The boundary with `searching-codebases`: that skill is code-specific (routes
between regex and TF-IDF, expands via tree-sitting AST). `bm25` is the simpler
general-purpose tool — any corpus, no AST awareness, no routing. Prefer
`searching-codebases` for code; reach for `bm25` when the corpus is mixed
(docs + code), non-code (notes, transcripts, PDFs converted to text), or when
you specifically want BM25's length-normalized scoring.

## Design notes

- **Session-local disk cache** at `/home/claude/.bm25-cache/<key>/`. The
  key is a hash of `(resolved_corpus_path, include_globs, exclude_globs,
  max_file_bytes)` — any change invalidates naturally. First invocation
  builds and saves; subsequent invocations against the same corpus and
  filters load in tens of milliseconds.

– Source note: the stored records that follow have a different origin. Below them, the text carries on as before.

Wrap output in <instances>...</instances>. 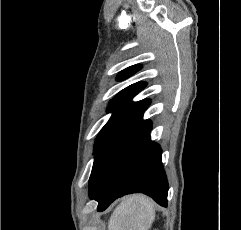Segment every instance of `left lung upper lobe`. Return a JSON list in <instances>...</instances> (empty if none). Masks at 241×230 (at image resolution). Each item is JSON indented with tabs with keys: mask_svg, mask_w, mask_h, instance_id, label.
I'll use <instances>...</instances> for the list:
<instances>
[{
	"mask_svg": "<svg viewBox=\"0 0 241 230\" xmlns=\"http://www.w3.org/2000/svg\"><path fill=\"white\" fill-rule=\"evenodd\" d=\"M140 68V65H134L126 68L119 73L118 80H124L130 77ZM145 86V82L134 83L121 90L110 101L107 111L113 112V114L97 136L94 145V152H97L105 142L135 120L150 105V99H144L138 102L131 101V99L143 90Z\"/></svg>",
	"mask_w": 241,
	"mask_h": 230,
	"instance_id": "left-lung-upper-lobe-1",
	"label": "left lung upper lobe"
}]
</instances>
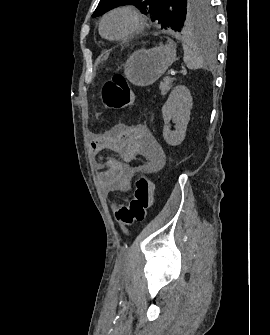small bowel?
Returning a JSON list of instances; mask_svg holds the SVG:
<instances>
[{"mask_svg": "<svg viewBox=\"0 0 270 335\" xmlns=\"http://www.w3.org/2000/svg\"><path fill=\"white\" fill-rule=\"evenodd\" d=\"M91 149L94 154L113 152L120 157H100L96 162L97 168H105L98 173V181L110 192L131 190L132 179L137 171L131 162L137 156H143L147 160L144 169L148 172L162 168L166 162L162 146L142 123H121L109 132L93 135Z\"/></svg>", "mask_w": 270, "mask_h": 335, "instance_id": "1", "label": "small bowel"}]
</instances>
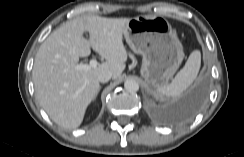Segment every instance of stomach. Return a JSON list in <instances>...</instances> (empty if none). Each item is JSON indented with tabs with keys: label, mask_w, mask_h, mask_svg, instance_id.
<instances>
[{
	"label": "stomach",
	"mask_w": 244,
	"mask_h": 157,
	"mask_svg": "<svg viewBox=\"0 0 244 157\" xmlns=\"http://www.w3.org/2000/svg\"><path fill=\"white\" fill-rule=\"evenodd\" d=\"M124 36L131 50L142 55L140 73L154 88L167 85L184 58L183 46L169 22L160 16L130 19Z\"/></svg>",
	"instance_id": "1"
}]
</instances>
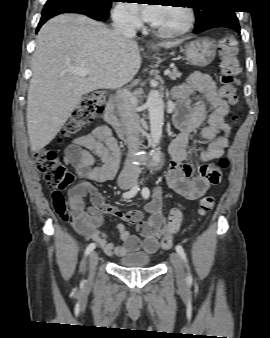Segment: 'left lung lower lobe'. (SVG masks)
<instances>
[{"instance_id":"1","label":"left lung lower lobe","mask_w":270,"mask_h":338,"mask_svg":"<svg viewBox=\"0 0 270 338\" xmlns=\"http://www.w3.org/2000/svg\"><path fill=\"white\" fill-rule=\"evenodd\" d=\"M216 27L230 28V29L235 30L238 34H240L239 22H238V19H237L235 13L226 14L225 16L220 17V18L210 22L203 29H201L199 31L194 30V32L199 33L201 31H204V30H207V29H210V28H216Z\"/></svg>"}]
</instances>
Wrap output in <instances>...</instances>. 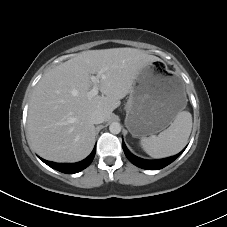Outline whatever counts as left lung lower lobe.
Instances as JSON below:
<instances>
[{
	"label": "left lung lower lobe",
	"mask_w": 227,
	"mask_h": 227,
	"mask_svg": "<svg viewBox=\"0 0 227 227\" xmlns=\"http://www.w3.org/2000/svg\"><path fill=\"white\" fill-rule=\"evenodd\" d=\"M124 153L126 155V157L128 158V160L133 163L134 165L143 168V169H147V170H158V169H162L165 166L169 165L170 163H172L176 158H178L181 153L184 151H181L179 154L169 157V158H165V159H160V160H145V159H141L139 157L134 156L132 153H130V151L127 149L125 143L123 142L122 144Z\"/></svg>",
	"instance_id": "1"
}]
</instances>
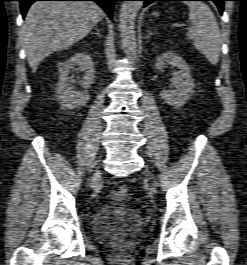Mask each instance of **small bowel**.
I'll return each instance as SVG.
<instances>
[{
	"instance_id": "1",
	"label": "small bowel",
	"mask_w": 247,
	"mask_h": 265,
	"mask_svg": "<svg viewBox=\"0 0 247 265\" xmlns=\"http://www.w3.org/2000/svg\"><path fill=\"white\" fill-rule=\"evenodd\" d=\"M109 195L112 197V198H115V199H121V200H128L130 199V194L126 195V196H121L118 192L116 191H111L109 193Z\"/></svg>"
}]
</instances>
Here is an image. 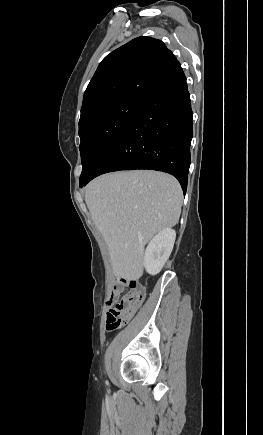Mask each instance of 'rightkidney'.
<instances>
[{
    "instance_id": "1",
    "label": "right kidney",
    "mask_w": 263,
    "mask_h": 435,
    "mask_svg": "<svg viewBox=\"0 0 263 435\" xmlns=\"http://www.w3.org/2000/svg\"><path fill=\"white\" fill-rule=\"evenodd\" d=\"M175 238V230L164 228L149 242L143 259V265L149 274L155 275L161 271L172 252Z\"/></svg>"
}]
</instances>
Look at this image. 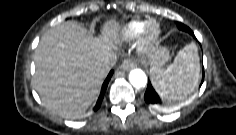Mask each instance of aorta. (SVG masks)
<instances>
[{
    "label": "aorta",
    "mask_w": 236,
    "mask_h": 135,
    "mask_svg": "<svg viewBox=\"0 0 236 135\" xmlns=\"http://www.w3.org/2000/svg\"><path fill=\"white\" fill-rule=\"evenodd\" d=\"M129 81L135 88L144 87L147 84V76L141 69H133L129 73Z\"/></svg>",
    "instance_id": "1"
}]
</instances>
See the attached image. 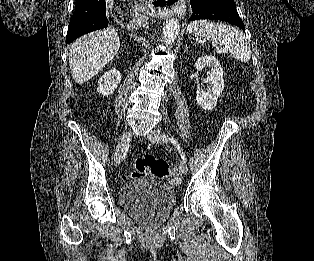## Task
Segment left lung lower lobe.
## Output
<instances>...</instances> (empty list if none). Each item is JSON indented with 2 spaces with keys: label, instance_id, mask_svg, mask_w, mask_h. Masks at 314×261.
<instances>
[{
  "label": "left lung lower lobe",
  "instance_id": "left-lung-lower-lobe-1",
  "mask_svg": "<svg viewBox=\"0 0 314 261\" xmlns=\"http://www.w3.org/2000/svg\"><path fill=\"white\" fill-rule=\"evenodd\" d=\"M191 7L193 14L189 21L198 19L221 20L236 25L245 32L234 0H191Z\"/></svg>",
  "mask_w": 314,
  "mask_h": 261
}]
</instances>
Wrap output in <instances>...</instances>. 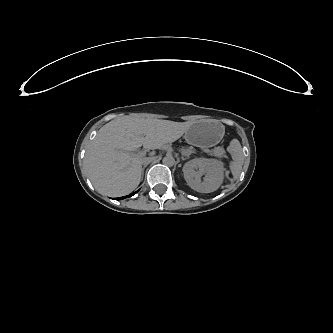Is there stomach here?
Here are the masks:
<instances>
[{"mask_svg":"<svg viewBox=\"0 0 333 333\" xmlns=\"http://www.w3.org/2000/svg\"><path fill=\"white\" fill-rule=\"evenodd\" d=\"M186 140H187V142L189 143V144H191V145H198V146H200L201 145V143L200 142H198V141H196L195 139H193L190 135H187L186 136Z\"/></svg>","mask_w":333,"mask_h":333,"instance_id":"stomach-1","label":"stomach"}]
</instances>
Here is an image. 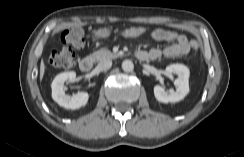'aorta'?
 <instances>
[{"label":"aorta","mask_w":244,"mask_h":157,"mask_svg":"<svg viewBox=\"0 0 244 157\" xmlns=\"http://www.w3.org/2000/svg\"><path fill=\"white\" fill-rule=\"evenodd\" d=\"M122 69L125 72H132L134 69V64L131 60H124L122 62Z\"/></svg>","instance_id":"aorta-1"}]
</instances>
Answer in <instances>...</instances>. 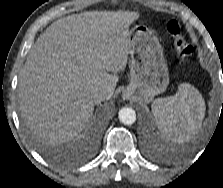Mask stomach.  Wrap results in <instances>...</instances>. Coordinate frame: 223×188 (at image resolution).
I'll use <instances>...</instances> for the list:
<instances>
[{"label":"stomach","mask_w":223,"mask_h":188,"mask_svg":"<svg viewBox=\"0 0 223 188\" xmlns=\"http://www.w3.org/2000/svg\"><path fill=\"white\" fill-rule=\"evenodd\" d=\"M130 83L124 97L150 102L169 84V72L158 38L144 25L134 26L128 33Z\"/></svg>","instance_id":"1"}]
</instances>
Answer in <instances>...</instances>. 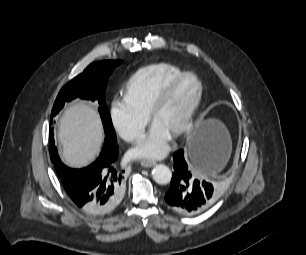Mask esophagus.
<instances>
[{"instance_id": "1", "label": "esophagus", "mask_w": 306, "mask_h": 255, "mask_svg": "<svg viewBox=\"0 0 306 255\" xmlns=\"http://www.w3.org/2000/svg\"><path fill=\"white\" fill-rule=\"evenodd\" d=\"M156 164V162L154 160H142L141 161V165L145 168H149L152 167Z\"/></svg>"}]
</instances>
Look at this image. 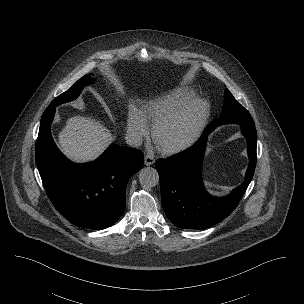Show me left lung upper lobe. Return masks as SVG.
<instances>
[{"mask_svg": "<svg viewBox=\"0 0 304 304\" xmlns=\"http://www.w3.org/2000/svg\"><path fill=\"white\" fill-rule=\"evenodd\" d=\"M224 105L219 119L212 121L208 126H219L226 123L254 125L249 112L233 97L228 89L224 93Z\"/></svg>", "mask_w": 304, "mask_h": 304, "instance_id": "obj_1", "label": "left lung upper lobe"}]
</instances>
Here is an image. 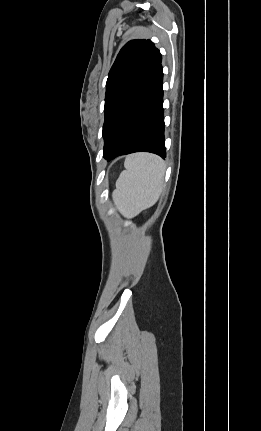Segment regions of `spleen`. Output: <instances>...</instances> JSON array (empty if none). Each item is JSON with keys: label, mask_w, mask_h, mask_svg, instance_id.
<instances>
[{"label": "spleen", "mask_w": 261, "mask_h": 431, "mask_svg": "<svg viewBox=\"0 0 261 431\" xmlns=\"http://www.w3.org/2000/svg\"><path fill=\"white\" fill-rule=\"evenodd\" d=\"M124 165L113 199L122 214L135 216L157 202L163 188L164 162L155 155L138 153L126 157Z\"/></svg>", "instance_id": "spleen-1"}]
</instances>
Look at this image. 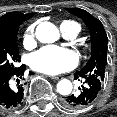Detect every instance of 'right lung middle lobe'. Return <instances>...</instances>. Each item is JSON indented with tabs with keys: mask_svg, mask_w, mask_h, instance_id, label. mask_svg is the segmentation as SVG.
Wrapping results in <instances>:
<instances>
[{
	"mask_svg": "<svg viewBox=\"0 0 117 117\" xmlns=\"http://www.w3.org/2000/svg\"><path fill=\"white\" fill-rule=\"evenodd\" d=\"M18 30L0 29V69L10 70L20 61L16 40Z\"/></svg>",
	"mask_w": 117,
	"mask_h": 117,
	"instance_id": "obj_1",
	"label": "right lung middle lobe"
}]
</instances>
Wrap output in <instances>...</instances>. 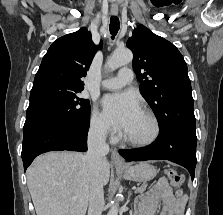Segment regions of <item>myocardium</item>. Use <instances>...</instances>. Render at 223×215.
I'll list each match as a JSON object with an SVG mask.
<instances>
[{
  "mask_svg": "<svg viewBox=\"0 0 223 215\" xmlns=\"http://www.w3.org/2000/svg\"><path fill=\"white\" fill-rule=\"evenodd\" d=\"M140 111L148 118L151 124L150 135L145 139H133L125 137L123 133H119V135L115 139L117 143L133 148H146L151 146L157 140L160 132V126L156 116L151 110L147 108H141Z\"/></svg>",
  "mask_w": 223,
  "mask_h": 215,
  "instance_id": "myocardium-1",
  "label": "myocardium"
}]
</instances>
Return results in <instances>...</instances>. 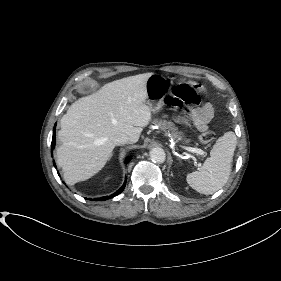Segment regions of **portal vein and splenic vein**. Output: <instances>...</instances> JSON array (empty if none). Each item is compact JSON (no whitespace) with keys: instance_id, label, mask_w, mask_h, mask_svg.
<instances>
[{"instance_id":"18ae733b","label":"portal vein and splenic vein","mask_w":281,"mask_h":281,"mask_svg":"<svg viewBox=\"0 0 281 281\" xmlns=\"http://www.w3.org/2000/svg\"><path fill=\"white\" fill-rule=\"evenodd\" d=\"M186 150L192 153H197L199 155H204V151L199 148L186 147Z\"/></svg>"}]
</instances>
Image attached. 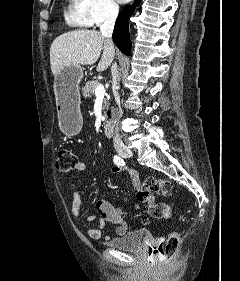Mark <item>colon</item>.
Masks as SVG:
<instances>
[{
	"label": "colon",
	"mask_w": 240,
	"mask_h": 281,
	"mask_svg": "<svg viewBox=\"0 0 240 281\" xmlns=\"http://www.w3.org/2000/svg\"><path fill=\"white\" fill-rule=\"evenodd\" d=\"M78 159L75 153L69 149L59 151L56 168L60 172H69L76 168ZM137 191V199L145 203L149 214L154 218H169L171 209L164 203L156 201V195L169 197L173 194V186L167 180L149 177L140 184ZM180 247V235L177 232L170 233L164 241L159 242L150 250V254L156 257L157 263L167 266L177 254Z\"/></svg>",
	"instance_id": "5ec220e1"
}]
</instances>
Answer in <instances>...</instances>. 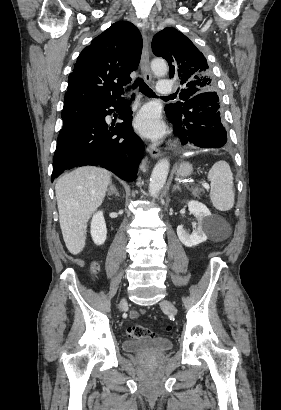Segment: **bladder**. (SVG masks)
<instances>
[{
    "label": "bladder",
    "mask_w": 281,
    "mask_h": 410,
    "mask_svg": "<svg viewBox=\"0 0 281 410\" xmlns=\"http://www.w3.org/2000/svg\"><path fill=\"white\" fill-rule=\"evenodd\" d=\"M173 347L171 341L165 339H128L124 341L123 348L128 353L157 355L170 351Z\"/></svg>",
    "instance_id": "31cf9c89"
}]
</instances>
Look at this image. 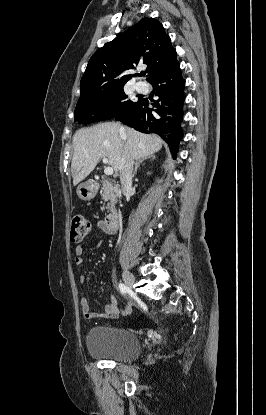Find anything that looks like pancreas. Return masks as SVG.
Segmentation results:
<instances>
[{
  "instance_id": "pancreas-1",
  "label": "pancreas",
  "mask_w": 266,
  "mask_h": 415,
  "mask_svg": "<svg viewBox=\"0 0 266 415\" xmlns=\"http://www.w3.org/2000/svg\"><path fill=\"white\" fill-rule=\"evenodd\" d=\"M102 184L101 196L106 202H108L106 208L111 213H116L115 204L119 198V189L108 180H104Z\"/></svg>"
}]
</instances>
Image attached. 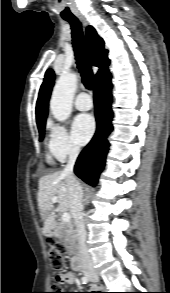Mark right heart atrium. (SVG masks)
Instances as JSON below:
<instances>
[{
	"label": "right heart atrium",
	"instance_id": "d8ad5b80",
	"mask_svg": "<svg viewBox=\"0 0 170 293\" xmlns=\"http://www.w3.org/2000/svg\"><path fill=\"white\" fill-rule=\"evenodd\" d=\"M48 149L58 161H64L79 152V146L73 141L66 127L60 123H53L50 126Z\"/></svg>",
	"mask_w": 170,
	"mask_h": 293
}]
</instances>
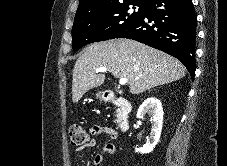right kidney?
Wrapping results in <instances>:
<instances>
[{
	"mask_svg": "<svg viewBox=\"0 0 227 166\" xmlns=\"http://www.w3.org/2000/svg\"><path fill=\"white\" fill-rule=\"evenodd\" d=\"M147 113L152 116L150 137L142 148L135 149L136 152L142 154L153 151L159 142L163 124V108L160 100L154 97L147 98L139 107L137 118L142 119Z\"/></svg>",
	"mask_w": 227,
	"mask_h": 166,
	"instance_id": "obj_1",
	"label": "right kidney"
}]
</instances>
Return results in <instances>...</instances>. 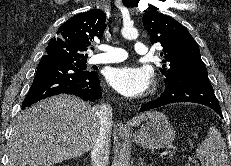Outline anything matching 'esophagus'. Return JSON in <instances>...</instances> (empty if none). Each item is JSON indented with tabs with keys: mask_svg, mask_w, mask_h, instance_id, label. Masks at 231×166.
I'll return each mask as SVG.
<instances>
[{
	"mask_svg": "<svg viewBox=\"0 0 231 166\" xmlns=\"http://www.w3.org/2000/svg\"><path fill=\"white\" fill-rule=\"evenodd\" d=\"M116 130L120 134H127V133H129V129L122 122H120V123L117 124Z\"/></svg>",
	"mask_w": 231,
	"mask_h": 166,
	"instance_id": "34e87169",
	"label": "esophagus"
}]
</instances>
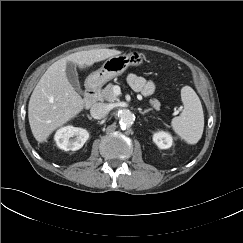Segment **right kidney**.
Returning a JSON list of instances; mask_svg holds the SVG:
<instances>
[{"label":"right kidney","mask_w":243,"mask_h":243,"mask_svg":"<svg viewBox=\"0 0 243 243\" xmlns=\"http://www.w3.org/2000/svg\"><path fill=\"white\" fill-rule=\"evenodd\" d=\"M88 138L87 130L71 125L60 128L54 136L57 146L65 151L79 150Z\"/></svg>","instance_id":"obj_1"}]
</instances>
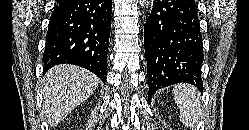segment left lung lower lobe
I'll list each match as a JSON object with an SVG mask.
<instances>
[{
  "label": "left lung lower lobe",
  "mask_w": 249,
  "mask_h": 130,
  "mask_svg": "<svg viewBox=\"0 0 249 130\" xmlns=\"http://www.w3.org/2000/svg\"><path fill=\"white\" fill-rule=\"evenodd\" d=\"M144 45L149 102L155 91L179 82L203 89V44L194 0H154Z\"/></svg>",
  "instance_id": "0a47b994"
}]
</instances>
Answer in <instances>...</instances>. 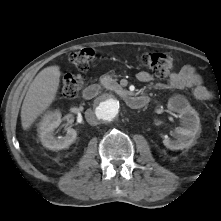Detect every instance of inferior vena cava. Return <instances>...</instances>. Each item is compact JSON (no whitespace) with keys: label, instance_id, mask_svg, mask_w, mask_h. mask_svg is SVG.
<instances>
[{"label":"inferior vena cava","instance_id":"602c4592","mask_svg":"<svg viewBox=\"0 0 221 221\" xmlns=\"http://www.w3.org/2000/svg\"><path fill=\"white\" fill-rule=\"evenodd\" d=\"M85 117H86V120L87 122L90 124V125H97L98 124V121H97V118L94 114V112L90 109H88L86 112H85Z\"/></svg>","mask_w":221,"mask_h":221}]
</instances>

The cache lives in `/home/claude`,
  which is ephemeral, so it expires at the session boundary — same
  lifetime as the corpus state itself, no cross-session staleness.
  ~5–35MB per cached index, depending on corpus size.
- **`--no-cache`** bypasses both load and save — useful only if you've
  mutated the corpus mid-session (rare) or want to confirm a rebuild matches.
- **Reuse within a single invocation.** The retriever stays in memory
  between queries in one process. Passing multiple queries positionally,
  or using `--interactive`, amortizes any rebuild cost across queries.
- **No AST awareness.** Chunking is per-file. For symbol-level results in
  code, combine with `tree-sitting` queries on the same paths.
- **Tokenizer.** Default `bm25s.tokenize` with stopwords disabled — over a
  small Django sample, AST-derived token streams (identifiers/strings/
  comments only) gave near-identical rankings, so we don't bother.

## Output format

Default (human-readable):

```
QUERY: csrf middleware
----------------------------------------------------------------------
  1.   5.51  django/core/checks/security/csrf.py
    def _csrf_middleware():
        return "django.middleware.csrf.CsrfViewMiddleware" in settings.MIDDLEWARE
  2.   5.34  docs/howto/csrf.txt
    ...
```

`--json` produces `{"query": ..., "results": [{"path", "score", "snippet"}, ...]}`.

## Architecture

```
bm25.py CLI
  ├── resolve_corpus(spec)         → local Path (downloads tarball if github.com/...)
  ├── cache_key(...)               → 16-hex sha256 of inputs that determine the index
  ├── CorpusIndex.load(cache_dir)  → returns cached index if present, else None
  ├── CorpusIndex.build(...)       → walks files, tokenizes, indexes with bm25s
  ├── CorpusIndex.save(cache_dir)  → persists to /home/claude/.bm25-cache/<key>/
  ├── query(q, k)                  → ranked (doc_idx, score) pairs
  └── best_snippet(doc, q, lines)  → pick line w/ most query-term hits + context
```

Cache contents per directory:
- `bm25/` — bm25s.BM25.save() output (NumPy arrays + vocab)
- `corpus.pkl` — pickled `{paths, docs}` so we can render snippets without
  re-reading the source files
- `manifest.json` — corpus root, files count, built_at timestamp

No network beyond optional tarball fetch on `github.com/...` corpora. No
state outside `/home/claude/`, which is ephemeral.